▶ Bounding box coordinate data
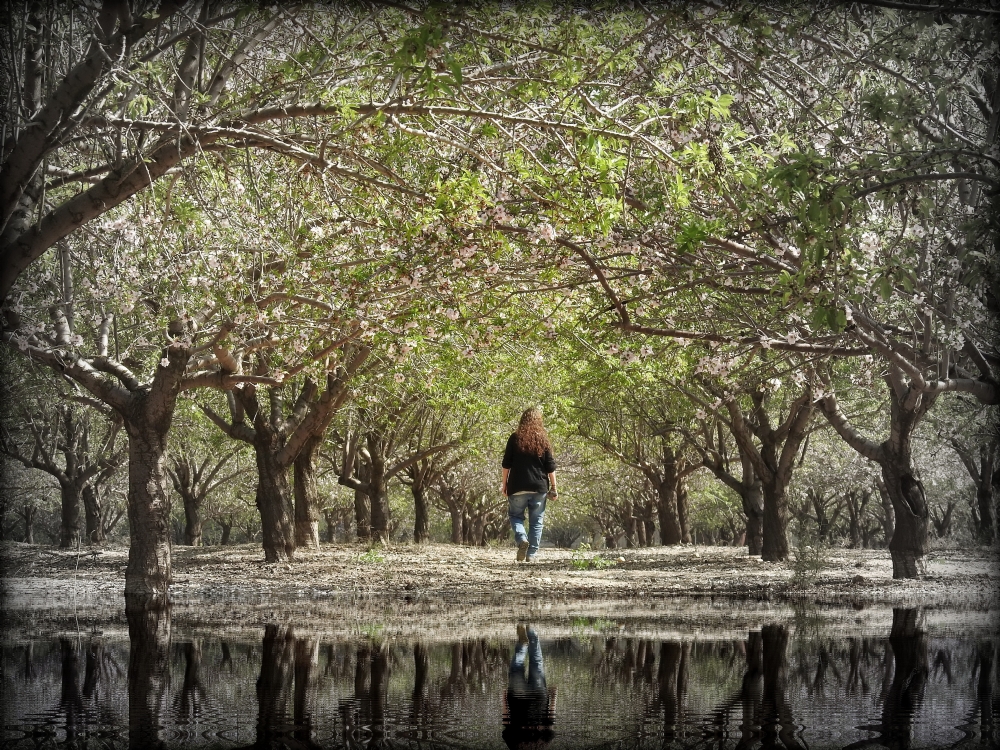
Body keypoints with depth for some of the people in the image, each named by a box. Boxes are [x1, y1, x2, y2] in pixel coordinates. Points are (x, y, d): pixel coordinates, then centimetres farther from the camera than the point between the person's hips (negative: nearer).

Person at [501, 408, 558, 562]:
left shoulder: (515, 439, 0)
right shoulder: (543, 440, 2)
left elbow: (506, 464, 0)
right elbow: (550, 467, 2)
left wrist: (504, 483, 8)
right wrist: (553, 487, 8)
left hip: (517, 487, -1)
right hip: (539, 487, 1)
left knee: (516, 516, 12)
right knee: (536, 521, 7)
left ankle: (521, 539, -16)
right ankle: (531, 554, 3)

▶ The problem
Output nothing but the lines from the one that contains "right shoulder: (543, 440, 2)" through the final line of the entries above, exactly as they appear.

▶ Answer
right shoulder: (543, 440, 2)
left elbow: (506, 464, 0)
right elbow: (550, 467, 2)
left wrist: (504, 483, 8)
right wrist: (553, 487, 8)
left hip: (517, 487, -1)
right hip: (539, 487, 1)
left knee: (516, 516, 12)
right knee: (536, 521, 7)
left ankle: (521, 539, -16)
right ankle: (531, 554, 3)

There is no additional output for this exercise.